Aybora Koksal presents Towards Better Visual Understanding on Remote Sensing Imagery with Visual Language Models

On 2026-04-29 14:00:00 at G205, Karlovo náměstí 13, Praha 2
Compact vision–language models (VLMs) offer a practical path to deploying AI
on satellite imagery, but achieving strong visual understanding at small scales
remains challenging. This work presents three complementary directions sharing
a
unifying methodology: compact 2B-scale backbones, chain-of-thought reasoning
supervision where beneficial, and alignment through verifiable rewards via
GRPO/RLVR. SAMChat tackles secluded SAM-site detection with a strengthened
evaluation protocol, achieving high recall and very low false-alarm rates after
CoT+GRPO alignment. TinyRS demonstrates that explicit reasoning helps on
spatially demanding tasks - especially grounding - while concise answering
remains preferable for exact-match VQA under strict scoring. The newest
contribution, Few-Shot RLVR for Satellite Imagery, shows that meaningful gains
can be obtained with as few as 1–128 reward-checkable examples, offering a
data-efficient route when dense captioning is unavailable. Together, these
results support the claim that compact remote-sensing VLMs, when aligned with
explicit reasoning and verifiable rewards, can be both competitive and
deployable.
Responsible person: Petr Pošík

■ **EXTRACTED MATERIAL**

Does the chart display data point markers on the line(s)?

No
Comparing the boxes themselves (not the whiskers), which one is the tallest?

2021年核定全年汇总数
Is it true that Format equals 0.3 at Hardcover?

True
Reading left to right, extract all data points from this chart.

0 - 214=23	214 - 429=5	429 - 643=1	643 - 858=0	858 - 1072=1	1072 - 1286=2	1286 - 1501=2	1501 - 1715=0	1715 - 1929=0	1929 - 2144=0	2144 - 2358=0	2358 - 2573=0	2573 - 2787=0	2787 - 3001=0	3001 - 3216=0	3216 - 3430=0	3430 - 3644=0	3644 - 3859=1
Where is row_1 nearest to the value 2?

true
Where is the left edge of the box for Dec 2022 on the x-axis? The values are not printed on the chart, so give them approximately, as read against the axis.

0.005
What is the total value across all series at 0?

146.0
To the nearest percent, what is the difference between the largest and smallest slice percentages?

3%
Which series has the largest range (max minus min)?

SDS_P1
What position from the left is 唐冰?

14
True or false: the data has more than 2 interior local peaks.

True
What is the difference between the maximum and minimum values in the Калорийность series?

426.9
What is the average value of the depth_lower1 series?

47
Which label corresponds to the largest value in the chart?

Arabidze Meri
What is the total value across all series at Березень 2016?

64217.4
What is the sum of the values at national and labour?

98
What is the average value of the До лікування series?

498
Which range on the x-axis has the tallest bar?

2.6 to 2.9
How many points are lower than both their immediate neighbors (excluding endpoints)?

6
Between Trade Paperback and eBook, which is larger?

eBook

■ **TASK TO COMPLETE**
Translate this sentence from the talk announcement into Spanish: "Compact vision–language models (VLMs) offer a practical path to deploying AI on satellite imagery, but achieving strong visual understanding at small scales remains challenging." You can set the material aside; it isn't used here.

■ **SOLUTION TO THE PROBLEM**
Los modelos compactos de visión y lenguaje (VLM) ofrecen una vía práctica para implementar IA en imágenes satelitales, pero lograr una comprensión visual sólida a pequeña escala sigue siendo un desafío.